Diatomic hydrogen

rigid rotor hamiltonian angular momentum ground state hydrogen diatomic probability
Energy and Entropy 2020
At low temperatures, a diatomic molecule can be well described as a rigid rotor. The Hamiltonian of such a system is simply proportional to the square of the angular momentum \begin{align} H &= \frac{1}{2I}L^2 \end{align} and the energy eigenvalues are \begin{align} E_{\ell m} &= \hbar^2 \frac{\ell(\ell+1)}{2I} \end{align}
1. What is the energy of the ground state and the first and second excited states of the \(H_2\) molecule? i.e. the lowest three distinct energy eigenvalues.
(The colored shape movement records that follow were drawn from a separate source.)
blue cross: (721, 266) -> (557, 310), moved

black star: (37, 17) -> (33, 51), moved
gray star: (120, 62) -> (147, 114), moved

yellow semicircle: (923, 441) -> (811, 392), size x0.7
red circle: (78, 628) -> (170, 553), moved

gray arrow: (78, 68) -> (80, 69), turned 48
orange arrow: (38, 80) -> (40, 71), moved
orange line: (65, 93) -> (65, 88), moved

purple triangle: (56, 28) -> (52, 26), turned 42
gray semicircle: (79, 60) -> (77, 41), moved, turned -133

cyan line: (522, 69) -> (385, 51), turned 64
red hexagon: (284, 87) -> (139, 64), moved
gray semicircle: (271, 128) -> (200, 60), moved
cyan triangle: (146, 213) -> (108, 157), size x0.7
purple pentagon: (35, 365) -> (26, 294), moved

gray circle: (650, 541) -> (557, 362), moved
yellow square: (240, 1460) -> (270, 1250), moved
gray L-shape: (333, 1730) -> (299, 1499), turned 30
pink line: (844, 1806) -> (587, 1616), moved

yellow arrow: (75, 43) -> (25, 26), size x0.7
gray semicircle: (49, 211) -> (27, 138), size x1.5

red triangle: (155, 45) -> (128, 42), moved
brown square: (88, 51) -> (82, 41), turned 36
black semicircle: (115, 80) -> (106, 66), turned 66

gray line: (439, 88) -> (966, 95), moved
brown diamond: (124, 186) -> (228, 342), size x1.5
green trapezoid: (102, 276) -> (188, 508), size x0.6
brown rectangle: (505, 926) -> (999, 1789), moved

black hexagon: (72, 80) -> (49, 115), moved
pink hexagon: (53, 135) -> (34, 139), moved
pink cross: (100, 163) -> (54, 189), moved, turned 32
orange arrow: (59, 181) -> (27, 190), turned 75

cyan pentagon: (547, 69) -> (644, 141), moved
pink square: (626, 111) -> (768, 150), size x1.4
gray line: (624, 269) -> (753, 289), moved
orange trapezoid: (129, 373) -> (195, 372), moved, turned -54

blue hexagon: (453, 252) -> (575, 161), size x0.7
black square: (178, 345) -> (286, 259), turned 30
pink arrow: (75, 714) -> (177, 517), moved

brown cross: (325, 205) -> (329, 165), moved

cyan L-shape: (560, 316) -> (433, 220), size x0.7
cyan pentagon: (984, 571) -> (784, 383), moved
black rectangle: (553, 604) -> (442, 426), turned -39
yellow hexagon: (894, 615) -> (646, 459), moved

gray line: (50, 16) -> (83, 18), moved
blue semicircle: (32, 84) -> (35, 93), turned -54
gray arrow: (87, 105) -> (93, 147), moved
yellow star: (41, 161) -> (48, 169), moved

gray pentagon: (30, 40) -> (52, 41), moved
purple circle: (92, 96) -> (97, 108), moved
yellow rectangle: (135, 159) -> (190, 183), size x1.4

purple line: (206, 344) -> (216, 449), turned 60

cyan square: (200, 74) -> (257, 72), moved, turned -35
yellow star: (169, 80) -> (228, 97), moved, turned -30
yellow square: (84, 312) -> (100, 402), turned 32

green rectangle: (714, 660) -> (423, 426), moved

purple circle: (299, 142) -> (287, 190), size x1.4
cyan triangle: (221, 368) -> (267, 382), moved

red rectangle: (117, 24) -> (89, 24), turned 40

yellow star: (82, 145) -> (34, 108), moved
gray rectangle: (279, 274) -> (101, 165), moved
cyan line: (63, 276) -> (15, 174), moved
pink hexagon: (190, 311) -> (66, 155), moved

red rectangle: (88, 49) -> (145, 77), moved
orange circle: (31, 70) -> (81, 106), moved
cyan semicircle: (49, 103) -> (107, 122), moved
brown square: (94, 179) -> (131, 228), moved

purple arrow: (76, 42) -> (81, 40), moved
2. At room temperature, what is the relative probability of finding a hydrogen molecule in the \(\ell=0\) state versus finding it in any one of the \(\ell=1\) states?
  i.e. what is \(P_{\ell=0,m=0}/\left(P_{\ell=1,m=-1} + P_{\ell=1,m=0} + P_{\ell=1,m=1}\right)\)
3. At what temperature is the value of this ratio 1?
4. At room temperature, what is the probability of finding a hydrogen molecule in any one of the \(\ell=2\) states versus that of finding it in the ground state?
  i.e. what is \(P_{\ell=0,m=0}/\left(P_{\ell=2,m=-2} + P_{\ell=2,m=-1} + \cdots + P_{\ell=2,m=2}\right)\)